Common Interface Performance Optimization Strategies

Background: In legacy projects we often encounter excessive interface latency, prompting a focused effort on performance optimization. The following outlines a collection of general solutions for improving API response times.

1. Batch Processing

Batch operations reduce repeated I/O by aggregating database writes. For example, in a loop‑insertion scenario you can collect records and execute a single batch insert.

//批量入库</code>
<code>batchInsert();

2. Asynchronous Processing

Long‑running, non‑critical logic can be off‑loaded to asynchronous execution, decreasing the time the request blocks. A financial purchase interface, for instance, can handle accounting and file generation asynchronously using thread pools, message queues, or scheduling frameworks.

3. Space‑for‑Time (Caching)

Cache frequently accessed, rarely changed data to avoid repeated database queries or heavy calculations. Choose an appropriate cache (Redis, local memory, Memcached, Map) and be aware of consistency trade‑offs.

4. Pre‑Processing

Pre‑compute results and store them in a column or cache so that the interface can return the value directly, e.g., pre‑calculating annualized returns for a financial product.

5. Pooling

Reuse expensive resources such as database connections or threads via connection pools and thread pools, reducing the overhead of creation and destruction.

6. Serial‑to‑Parallel Conversion

When independent sub‑tasks exist (e.g., fetching user account, product info, and banner data for a portfolio page), execute them in parallel to cut total latency.

7. Indexing

Proper indexes dramatically speed up data retrieval; be aware of scenarios where indexes may become ineffective.

8. Avoid Large Transactions

Long‑running transactions hold database connections, hurting concurrency.
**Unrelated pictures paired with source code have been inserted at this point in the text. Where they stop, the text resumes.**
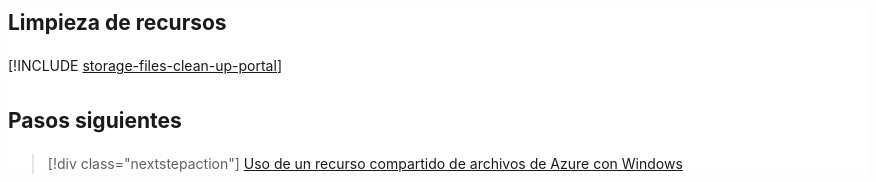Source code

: ## <a name="clean-up-resources"></a>Limpieza de recursos

[!INCLUDE [storage-files-clean-up-portal](../../../includes/storage-files-clean-up-portal.md)]

## <a name="next-steps"></a>Pasos siguientes

> [!div class="nextstepaction"]
> [Uso de un recurso compartido de archivos de Azure con Windows](storage-how-to-use-files-windows.md)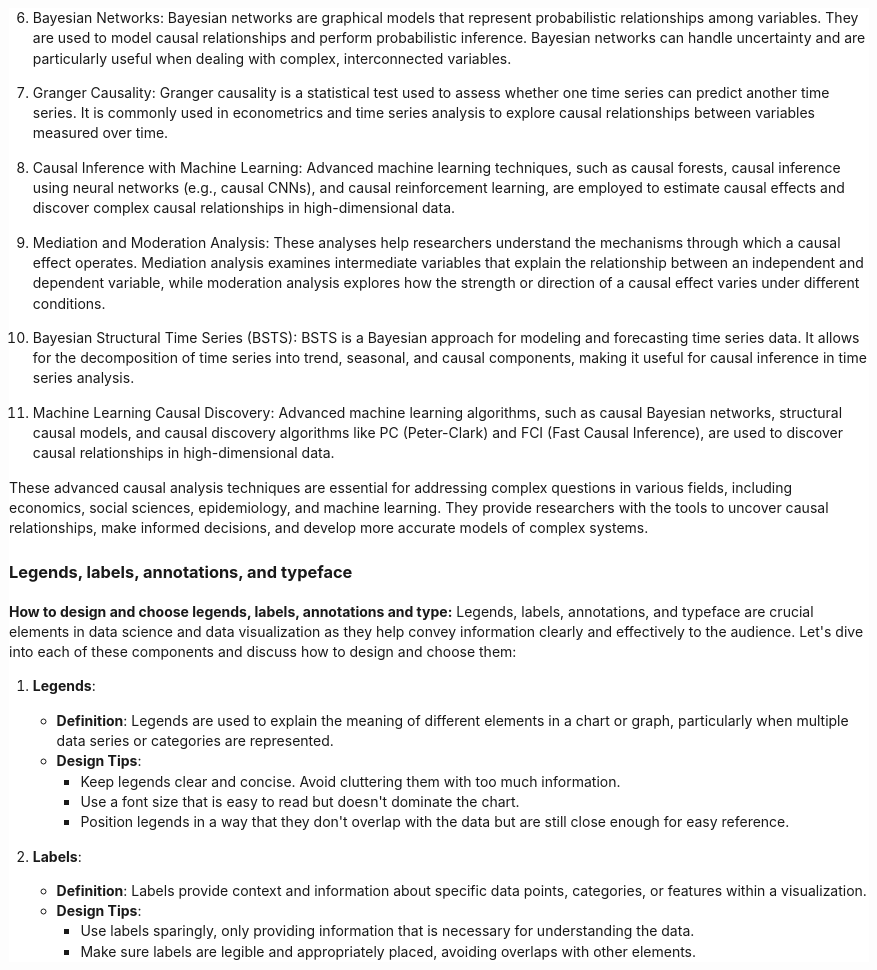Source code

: 6. Bayesian Networks: Bayesian networks are graphical models that represent probabilistic relationships among variables. They are used to model causal relationships and perform probabilistic inference. Bayesian networks can handle uncertainty and are particularly useful when dealing with complex, interconnected variables.

7. Granger Causality: Granger causality is a statistical test used to assess whether one time series can predict another time series. It is commonly used in econometrics and time series analysis to explore causal relationships between variables measured over time.

8. Causal Inference with Machine Learning: Advanced machine learning techniques, such as causal forests, causal inference using neural networks (e.g., causal CNNs), and causal reinforcement learning, are employed to estimate causal effects and discover complex causal relationships in high-dimensional data.

9. Mediation and Moderation Analysis: These analyses help researchers understand the mechanisms through which a causal effect operates. Mediation analysis examines intermediate variables that explain the relationship between an independent and dependent variable, while moderation analysis explores how the strength or direction of a causal effect varies under different conditions.

10. Bayesian Structural Time Series (BSTS): BSTS is a Bayesian approach for modeling and forecasting time series data. It allows for the decomposition of time series into trend, seasonal, and causal components, making it useful for causal inference in time series analysis.

11. Machine Learning Causal Discovery: Advanced machine learning algorithms, such as causal Bayesian networks, structural causal models, and causal discovery algorithms like PC (Peter-Clark) and FCI (Fast Causal Inference), are used to discover causal relationships in high-dimensional data.

These advanced causal analysis techniques are essential for addressing complex questions in various fields, including economics, social sciences, epidemiology, and machine learning. They provide researchers with the tools to uncover causal relationships, make informed decisions, and develop more accurate models of complex systems.



### Legends, labels, annotations, and typeface  
**How to design and choose legends, labels, annotations and type:**
Legends, labels, annotations, and typeface are crucial elements in data science and data visualization as they help convey information clearly and effectively to the audience. Let's dive into each of these components and discuss how to design and choose them:

1. **Legends**:
   - **Definition**: Legends are used to explain the meaning of different elements in a chart or graph, particularly when multiple data series or categories are represented.
   - **Design Tips**:
     - Keep legends clear and concise. Avoid cluttering them with too much information.
     - Use a font size that is easy to read but doesn't dominate the chart.
     - Position legends in a way that they don't overlap with the data but are still close enough for easy reference.

2. **Labels**:
   - **Definition**: Labels provide context and information about specific data points, categories, or features within a visualization.
   - **Design Tips**:
     - Use labels sparingly, only providing information that is necessary for understanding the data.
     - Make sure labels are legible and appropriately placed, avoiding overlaps with other elements.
Strategies include moving RPC calls out of transactions, keeping read‑only queries outside transactions, and limiting the amount of data processed within a single transaction.

@Transactional(value = "taskTransactionManager", propagation = Propagation.REQUIRED, isolation = Isolation.READ_COMMITTED, rollbackFor = {RuntimeException.class, Exception.class})
public BasicResult purchaseRequest(PurchaseRecord record) {
    BasicResult result = new BasicResult();
    ...
    pushRpc.doPush(record);
    result.setInfo(ResultInfoEnum.SUCCESS);
    return result;
}

Additional recommendations: place RPC calls outside transactions, keep queries out of transactions, and avoid processing massive data sets inside a transaction.
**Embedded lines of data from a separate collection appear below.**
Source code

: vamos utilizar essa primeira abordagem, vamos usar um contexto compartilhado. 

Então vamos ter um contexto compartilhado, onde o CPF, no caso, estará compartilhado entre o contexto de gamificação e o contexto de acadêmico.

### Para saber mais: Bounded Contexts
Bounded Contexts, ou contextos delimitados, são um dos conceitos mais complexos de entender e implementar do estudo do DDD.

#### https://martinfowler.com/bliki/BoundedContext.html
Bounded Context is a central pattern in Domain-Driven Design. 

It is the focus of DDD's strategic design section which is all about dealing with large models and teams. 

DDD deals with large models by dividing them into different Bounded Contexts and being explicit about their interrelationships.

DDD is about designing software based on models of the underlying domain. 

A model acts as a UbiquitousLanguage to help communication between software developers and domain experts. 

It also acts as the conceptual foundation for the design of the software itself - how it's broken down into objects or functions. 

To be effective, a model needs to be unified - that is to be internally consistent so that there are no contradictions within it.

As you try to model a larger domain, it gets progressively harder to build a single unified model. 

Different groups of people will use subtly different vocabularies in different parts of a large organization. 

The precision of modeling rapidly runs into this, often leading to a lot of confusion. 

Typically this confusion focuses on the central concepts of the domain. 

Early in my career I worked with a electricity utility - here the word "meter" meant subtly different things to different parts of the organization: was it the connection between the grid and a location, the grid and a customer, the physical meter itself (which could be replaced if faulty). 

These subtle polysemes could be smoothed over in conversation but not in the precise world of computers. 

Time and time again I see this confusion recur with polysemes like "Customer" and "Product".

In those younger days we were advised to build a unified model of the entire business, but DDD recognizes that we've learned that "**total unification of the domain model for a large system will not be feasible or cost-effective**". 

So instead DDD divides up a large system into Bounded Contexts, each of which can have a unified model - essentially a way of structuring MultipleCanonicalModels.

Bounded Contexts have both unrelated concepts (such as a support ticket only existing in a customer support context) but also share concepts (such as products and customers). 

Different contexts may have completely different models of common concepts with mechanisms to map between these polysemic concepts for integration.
9. Optimize Program Structure

Repeated refactoring to eliminate redundant queries, unnecessary object creation, and to reorder code blocks can significantly improve performance, especially after many iterative feature additions.
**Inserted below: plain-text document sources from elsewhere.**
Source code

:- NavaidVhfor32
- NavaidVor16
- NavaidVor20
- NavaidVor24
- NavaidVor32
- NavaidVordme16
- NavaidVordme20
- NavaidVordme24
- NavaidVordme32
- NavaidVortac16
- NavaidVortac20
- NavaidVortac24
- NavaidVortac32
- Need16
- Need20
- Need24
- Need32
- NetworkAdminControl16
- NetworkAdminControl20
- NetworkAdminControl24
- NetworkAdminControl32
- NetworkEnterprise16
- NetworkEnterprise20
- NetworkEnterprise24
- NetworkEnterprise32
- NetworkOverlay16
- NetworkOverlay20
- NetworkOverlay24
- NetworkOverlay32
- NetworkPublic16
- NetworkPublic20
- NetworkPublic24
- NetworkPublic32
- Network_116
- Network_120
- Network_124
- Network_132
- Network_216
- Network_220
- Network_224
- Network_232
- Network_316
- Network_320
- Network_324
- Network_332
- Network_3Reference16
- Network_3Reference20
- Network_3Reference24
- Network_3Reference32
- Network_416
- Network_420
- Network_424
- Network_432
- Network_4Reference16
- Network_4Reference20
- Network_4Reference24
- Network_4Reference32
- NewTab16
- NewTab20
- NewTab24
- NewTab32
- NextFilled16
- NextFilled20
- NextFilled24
10. Deep Pagination Issues

Using LIMIT on large offsets can be slow; prefer key‑set pagination (e.g., WHERE id > lastId LIMIT 200) to leverage primary‑key indexes.

select * from purchase_record where productCode = 'PA9044' and status = 4 and id > 100000 limit 200

11. SQL Optimization

Combine indexing, pagination, and query rewriting to boost query performance; specific SQL tweaks depend on the use case.

12. Lock Granularity

Use fine‑grained locks only where necessary; avoid coarse locks that block unrelated operations, similar to locking only a bathroom door instead of the entire house.

//非共享资源
private void notShare(){
}
//共享资源
private void share(){
}
private int right(){
    notShare();
    synchronized(this){
        share();
    }
}

By applying these strategies, developers can systematically reduce interface latency, improve scalability, and achieve cost‑effective performance gains.